**Tasks and exercises**:
[a] In the concert announcement below, who composed the commissioned piece "Seed"?
[b] Decide whether each statement agrees with the concert announcement below. Answer yes or no, and quote the words of the announcement that settle it: (i) "Out of the Shadows" featured only women composers. (ii) "Seed" is based on Elsa Gidlow's poem On a Grey Thread. (iii) A livestream is provided for the May 11 performance.
[c] List every group whose music the concert announcement below says the spring concert will bring together.

--- begin Document ---

Make Our Garden Grow

Contra Costa Chorale Spring 2024 Concert

Over the years the Contra Costa Chorale has performed concerts highlighting choral music specific to minority representations. “Amazing Grace” followed the development of Black music from its origins in Africa, to the music of enslaved people, which ultimately led to jazz, blues, and gospel music. “Out of the Shadows” was a concert consisting totally of women composers from the medieval and Renaissance periods to the 21stcentury.

Even though progress has been made in including underrepresented groups of composers, we must take the responsibility through our performances to do whatever is possible to have equal footing in programming with the white male composers who have dominated the world of Western Music. 

Our Spring concert, “Make Our Garden Grow,” will bring together music written by Blacks, women, Indigenous peoples, and the LGBTQ+ community to make our audiences aware of, not only the inequities in programming, but also the amazingly beautiful music that too often is not given the status it deserves, overtaken by the dominance of the traditional white male in Western Music. 

The highlight of the concert will be a commissioned piece by Joan Szymko, widely regarded as an outstanding composer of choral music in America today. Her piece, “Seed,” is based on a poem “Declaration” by Elsa Gidlow, best known for writing On a Grey Thread, the first volume of openly lesbian love poetry published in North America. We are honored that Ms. Szymko has taken on this commission in celebration of Cindy Beitmen’s 12th anniversary directing the Chorale, and we will be very excited to present it for the first time at our spring concert.

This concert showcases guest artists Rev. Carolyn Anderson and the Gathering Desire Community Fellowship singing gospel presentations of the historical ‘Spirituals’ in addition to joining the Chorale in singing Let Everything That Hath Breath, a gospel piece by composer Jeffery Ames.

We celebrate the diversity of choral music, bringing together composers who may have been previously marginalized or overlooked. We also rejoice in this opportunity to make a place at our table for guest artists with a variety of perspectives, cultures, musical styles, gender expressions, and lived experiences historical and contemporary. We invite you to recognized with us that music becomes all–especially music that comes from with ourselves, sung by and for all of us.

The Chorale will present two live performances:

May 11, 5:00pm PDT
Unitarian Universalist Church of Berkeley
1 Lawson Road, Kensington
(livestream also provided)

--- end Document ---
--- begin Data entries ---

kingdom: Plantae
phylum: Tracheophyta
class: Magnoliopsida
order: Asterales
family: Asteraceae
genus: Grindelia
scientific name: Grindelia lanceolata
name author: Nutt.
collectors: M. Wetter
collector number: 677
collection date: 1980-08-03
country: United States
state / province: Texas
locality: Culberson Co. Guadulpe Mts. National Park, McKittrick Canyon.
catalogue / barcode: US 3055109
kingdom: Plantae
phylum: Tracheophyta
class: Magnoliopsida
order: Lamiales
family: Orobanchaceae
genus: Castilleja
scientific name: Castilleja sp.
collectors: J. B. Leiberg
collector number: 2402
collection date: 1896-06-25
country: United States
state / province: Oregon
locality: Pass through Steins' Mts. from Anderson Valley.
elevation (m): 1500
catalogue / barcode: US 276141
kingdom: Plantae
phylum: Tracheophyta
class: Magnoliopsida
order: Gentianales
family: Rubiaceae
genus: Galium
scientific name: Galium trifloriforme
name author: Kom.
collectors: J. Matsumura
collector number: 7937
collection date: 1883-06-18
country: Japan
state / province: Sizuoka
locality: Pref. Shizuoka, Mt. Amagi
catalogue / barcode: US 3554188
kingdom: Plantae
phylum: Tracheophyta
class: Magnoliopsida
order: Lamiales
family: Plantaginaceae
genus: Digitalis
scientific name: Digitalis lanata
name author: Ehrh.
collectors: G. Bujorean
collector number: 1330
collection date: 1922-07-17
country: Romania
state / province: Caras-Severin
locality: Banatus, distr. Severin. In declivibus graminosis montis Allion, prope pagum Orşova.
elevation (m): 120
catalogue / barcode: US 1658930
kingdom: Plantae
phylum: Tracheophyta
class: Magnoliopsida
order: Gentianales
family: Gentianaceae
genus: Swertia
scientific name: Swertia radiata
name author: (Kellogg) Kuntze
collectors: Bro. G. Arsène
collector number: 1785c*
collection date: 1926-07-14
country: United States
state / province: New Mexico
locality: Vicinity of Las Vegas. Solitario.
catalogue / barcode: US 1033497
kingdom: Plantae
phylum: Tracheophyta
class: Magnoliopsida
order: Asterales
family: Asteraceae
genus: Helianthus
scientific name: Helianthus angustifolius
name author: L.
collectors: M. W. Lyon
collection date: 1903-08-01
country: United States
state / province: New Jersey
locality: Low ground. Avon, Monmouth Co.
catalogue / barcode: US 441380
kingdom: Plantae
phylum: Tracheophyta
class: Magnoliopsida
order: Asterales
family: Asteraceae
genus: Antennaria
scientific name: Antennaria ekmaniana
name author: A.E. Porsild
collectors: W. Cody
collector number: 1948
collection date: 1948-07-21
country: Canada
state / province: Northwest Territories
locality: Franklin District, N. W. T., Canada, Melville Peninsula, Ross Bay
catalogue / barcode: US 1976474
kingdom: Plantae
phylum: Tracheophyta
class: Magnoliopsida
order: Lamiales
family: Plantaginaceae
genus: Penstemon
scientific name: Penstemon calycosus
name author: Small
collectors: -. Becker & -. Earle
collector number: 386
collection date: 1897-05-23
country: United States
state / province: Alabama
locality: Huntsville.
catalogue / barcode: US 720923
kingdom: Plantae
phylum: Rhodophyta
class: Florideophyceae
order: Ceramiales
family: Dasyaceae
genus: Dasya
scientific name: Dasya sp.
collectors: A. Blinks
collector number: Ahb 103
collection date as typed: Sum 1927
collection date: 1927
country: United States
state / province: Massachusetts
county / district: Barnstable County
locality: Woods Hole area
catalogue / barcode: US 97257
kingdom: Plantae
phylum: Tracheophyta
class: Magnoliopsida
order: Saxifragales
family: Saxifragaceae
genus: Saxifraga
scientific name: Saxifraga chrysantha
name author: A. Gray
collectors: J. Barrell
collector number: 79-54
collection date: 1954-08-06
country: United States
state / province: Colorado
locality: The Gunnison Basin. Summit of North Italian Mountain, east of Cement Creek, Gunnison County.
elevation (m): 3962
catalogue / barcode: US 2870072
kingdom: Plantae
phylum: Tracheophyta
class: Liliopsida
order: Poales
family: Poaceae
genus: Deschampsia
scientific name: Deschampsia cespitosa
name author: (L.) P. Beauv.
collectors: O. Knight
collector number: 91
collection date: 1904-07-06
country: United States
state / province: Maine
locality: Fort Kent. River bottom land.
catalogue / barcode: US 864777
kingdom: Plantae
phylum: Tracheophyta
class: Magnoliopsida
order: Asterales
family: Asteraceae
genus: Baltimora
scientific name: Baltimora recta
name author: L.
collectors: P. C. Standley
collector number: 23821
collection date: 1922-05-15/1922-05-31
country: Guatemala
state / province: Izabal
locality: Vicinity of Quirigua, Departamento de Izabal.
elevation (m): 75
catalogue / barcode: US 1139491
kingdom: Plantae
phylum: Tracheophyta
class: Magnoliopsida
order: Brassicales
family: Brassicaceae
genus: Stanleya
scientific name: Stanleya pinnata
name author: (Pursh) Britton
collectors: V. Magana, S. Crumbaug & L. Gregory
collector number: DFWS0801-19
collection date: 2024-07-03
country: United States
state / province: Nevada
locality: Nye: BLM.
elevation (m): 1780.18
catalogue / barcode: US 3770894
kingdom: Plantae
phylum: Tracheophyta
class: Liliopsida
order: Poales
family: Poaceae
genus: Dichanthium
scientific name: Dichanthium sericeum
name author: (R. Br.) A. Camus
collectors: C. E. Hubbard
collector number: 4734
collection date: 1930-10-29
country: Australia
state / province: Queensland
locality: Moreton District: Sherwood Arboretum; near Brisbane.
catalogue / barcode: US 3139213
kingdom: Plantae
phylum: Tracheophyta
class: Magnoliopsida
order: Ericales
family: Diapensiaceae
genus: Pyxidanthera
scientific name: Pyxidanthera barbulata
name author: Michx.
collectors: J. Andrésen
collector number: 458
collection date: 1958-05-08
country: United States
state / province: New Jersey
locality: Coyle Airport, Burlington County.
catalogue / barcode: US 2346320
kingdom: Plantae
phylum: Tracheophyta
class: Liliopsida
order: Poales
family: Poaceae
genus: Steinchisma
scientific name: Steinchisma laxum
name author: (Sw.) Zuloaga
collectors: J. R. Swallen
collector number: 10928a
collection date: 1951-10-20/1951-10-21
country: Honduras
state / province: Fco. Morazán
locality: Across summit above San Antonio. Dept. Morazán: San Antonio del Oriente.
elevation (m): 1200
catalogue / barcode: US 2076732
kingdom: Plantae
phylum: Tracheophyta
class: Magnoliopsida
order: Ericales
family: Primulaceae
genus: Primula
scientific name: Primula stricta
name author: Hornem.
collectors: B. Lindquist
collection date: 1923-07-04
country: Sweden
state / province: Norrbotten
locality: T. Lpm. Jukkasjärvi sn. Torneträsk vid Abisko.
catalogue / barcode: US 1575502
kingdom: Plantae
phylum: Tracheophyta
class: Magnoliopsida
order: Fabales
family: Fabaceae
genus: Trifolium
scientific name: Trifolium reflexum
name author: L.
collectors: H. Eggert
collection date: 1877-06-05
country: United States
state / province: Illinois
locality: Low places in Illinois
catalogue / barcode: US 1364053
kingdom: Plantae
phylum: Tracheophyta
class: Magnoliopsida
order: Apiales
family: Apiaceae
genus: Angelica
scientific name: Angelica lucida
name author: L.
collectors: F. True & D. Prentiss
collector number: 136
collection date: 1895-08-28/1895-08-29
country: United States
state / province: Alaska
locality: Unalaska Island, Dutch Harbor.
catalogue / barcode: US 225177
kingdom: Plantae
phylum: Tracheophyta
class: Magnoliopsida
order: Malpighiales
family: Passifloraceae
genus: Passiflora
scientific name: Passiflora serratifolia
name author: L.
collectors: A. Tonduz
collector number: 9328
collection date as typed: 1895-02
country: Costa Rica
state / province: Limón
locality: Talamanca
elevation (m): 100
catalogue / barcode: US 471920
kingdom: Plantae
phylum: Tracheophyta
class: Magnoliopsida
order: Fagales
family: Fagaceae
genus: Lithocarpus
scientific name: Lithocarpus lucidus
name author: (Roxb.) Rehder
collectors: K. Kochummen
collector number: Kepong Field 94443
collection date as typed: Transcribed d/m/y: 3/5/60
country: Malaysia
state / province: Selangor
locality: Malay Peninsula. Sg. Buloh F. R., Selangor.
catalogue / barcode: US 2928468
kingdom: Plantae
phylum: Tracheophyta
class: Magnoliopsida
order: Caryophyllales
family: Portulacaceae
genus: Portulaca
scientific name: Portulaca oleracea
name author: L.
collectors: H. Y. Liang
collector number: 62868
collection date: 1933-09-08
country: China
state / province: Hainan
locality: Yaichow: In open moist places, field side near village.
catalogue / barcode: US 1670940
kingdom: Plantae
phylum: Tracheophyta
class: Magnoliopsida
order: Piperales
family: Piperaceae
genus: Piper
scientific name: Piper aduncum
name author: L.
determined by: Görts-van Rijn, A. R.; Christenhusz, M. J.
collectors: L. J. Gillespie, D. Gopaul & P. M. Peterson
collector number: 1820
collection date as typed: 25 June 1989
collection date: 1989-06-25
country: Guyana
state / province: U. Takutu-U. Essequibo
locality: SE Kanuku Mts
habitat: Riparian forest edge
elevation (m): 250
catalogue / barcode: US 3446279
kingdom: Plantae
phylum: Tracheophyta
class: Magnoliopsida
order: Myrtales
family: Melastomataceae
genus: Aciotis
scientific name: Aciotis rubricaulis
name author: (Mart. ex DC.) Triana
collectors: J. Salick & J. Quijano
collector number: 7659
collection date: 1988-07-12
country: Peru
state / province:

--- end Data entries ---

**Completed exercise**:
[a] Joan Szymko

[b]
(i) Yes: "a concert consisting totally of women composers"
(ii) No: "based on a poem “Declaration” by Elsa Gidlow"
(iii) Yes: "(livestream also provided)"

[c]
- Blacks
- women
- Indigenous peoples
- the LGBTQ+ community